Manage the Keystores and Certificates

The location of the ActivID Appliance keystore (containing the certificates and keys) depends on the cryptographic type:

  Cryptographic Type
Credentials

Software

External HSM

SSL server keys/certificates

Soft Key Store

Soft Key Store

IdP keys/certificates

Soft Key Store

HSM

ActivID portals direct users keys/certificates

Soft Key Store

Soft Key Store

ActivID database keys

Soft Key Store

HSM

From the ActivID Console Key Stores configuration page, you can:

  • View and manage CA certificates required for SSL Client authentication, Trusted IdP interaction, and Service Providers interaction.
  • View and manage your private certificates and eventually update them with certificates issued by a CA.
Important: You are responsible for the Certificate Lifecycle Management (CLM) of the certificates used in your ActivID Appliance system.

This includes updating the certificates before they expire to avoid an interruption of service.

As a best practice, it is strongly recommended that you implement policies and procedures to:

  • Monitor the certificates (expired, revoked or compromised) with automated notifications

  • Regularly maintain and update certificates with a defined renewal strategy

  • Identify a role (either an individual or team) who is responsible for certificate management according to your organization’s security policies and compliance requirements

Manage the Trusted CA Certificates

A list of Trusted CA certificates for SSL authentication is available by default in the Trusted certificates key store. You can add or delete certificates as needed.

  1. Log on to the ActivID Console and, under Configuration in the left menu, select Key Stores.

  2. To download the appliance’s self-signed root CA key store certificate, click Download Appliance Root CA.

    3. This certificate can be imported into the key store on other appliances in order to create a trusted relationship. For example, to trust a back-end appliance on a front-end appliance, and vice versa.

  3. To add Trusted CA certificates, browse to the certificate file and then click Import.

    4. Note: You need to restart the applications for the new trusted CA certificate to be taken into account.

  4. To delete CA certificates, select the certificate, click Delete, and then confirm the action (not illustrated).

Manage the ActivID Appliance SSL Server Certificate

The ActivID Appliance SSL server certificate is used to identify the server in SSL client authentications.

The default certificate is signed by the appliance root CA certificate and valid 10 years.
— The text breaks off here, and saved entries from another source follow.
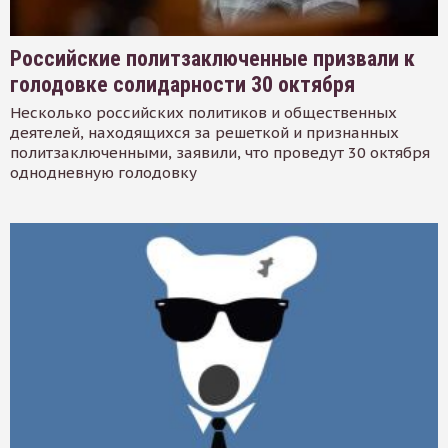
Российские политзаключенные призвали к
голодовке солидарности 30 октября
Несколько российских политиков и общественных
деятелей, находящихся за решеткой и признанных
политзаключенными, заявили, что проведут 30 октября
однодневную голодовку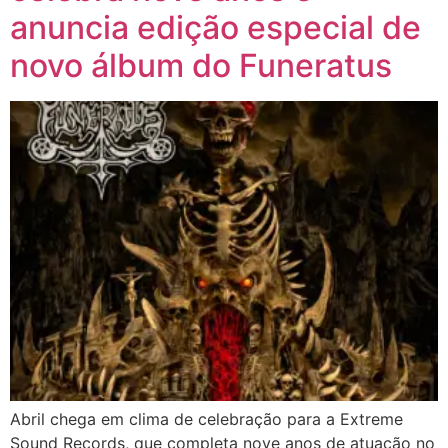
anuncia edição especial de
novo álbum do Funeratus
Abril chega em clima de celebração para a Extreme
Sound Records, que completa nove anos de atuação no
You can download it from the ActivID Console key store and also update it with a CA signed certificate of your choice.

Download the Default Self-signed Certificate

  1. Log on to the ActivID Console and, under Configuration in the left menu, select Key Stores.

  2. Select Private Certificates.

  3. Select the Appliance SSL Server Certificate for your server.

  4. Click Download and then import the root CA certificate of this certificate into the trusted CA store of your client browser.

Update the Appliance SSL Certificate

To update the appliance server SSL certificate, request a certificate from your issuing CA, and add it to the truststore.

  1. Log on to the ActivID Console and, under Configuration in the left menu, select Key Stores.

  2. Select the SSL certificate name from the list of certificates.

  3. Click Update.

  4. Copy and paste this request into a text file, and send this request to your CA to issue a web server certificate for your appliance server.

    5. Important:
    • When copying the certificate request, highlight all the text including the ---BEGIN and End --- headers.
    • The certificate must be in the P7b format using base-64 encoding, and include the full certification chain.

    Alternatively, follow your organization's procedure to obtain a CA-signed web server certificate for use.

  5. In the Key Stores page, select the Trusted certificates tab and click Import to add the new issuing CA certificate to the trusted certificates key store.

  6. Click Save to update the key store.

  7. If you have deployed the ActivID RADIUS Front End, click Restart RADIUS Front End in the ActivID Applications page.

  8. After successfully importing the certificate, restart the appliance.

Manage ActivID IdP Signature and Encryption Certificates

ActivID IdP signature and encryption certificates are used for SAML exchanges between the ActivID IdP and Service Providers.

Sample certificates are signed by the appliance root CA.

Note:  

  • If the appliance is deployed with an external HSM, you must update the certificates manually in your HSM. Refer to the technical documentation provided with your HSM for details.

    • The Import option will not be available. After you have added them to your external HSM, restart the ActivID Console to view them in the key store.

  • If the appliance is deployed with software cryptography, you can use the ActivID Console menu to update these certificates.

  • You can download the signature and encryption certificate using the ActivID Management Console.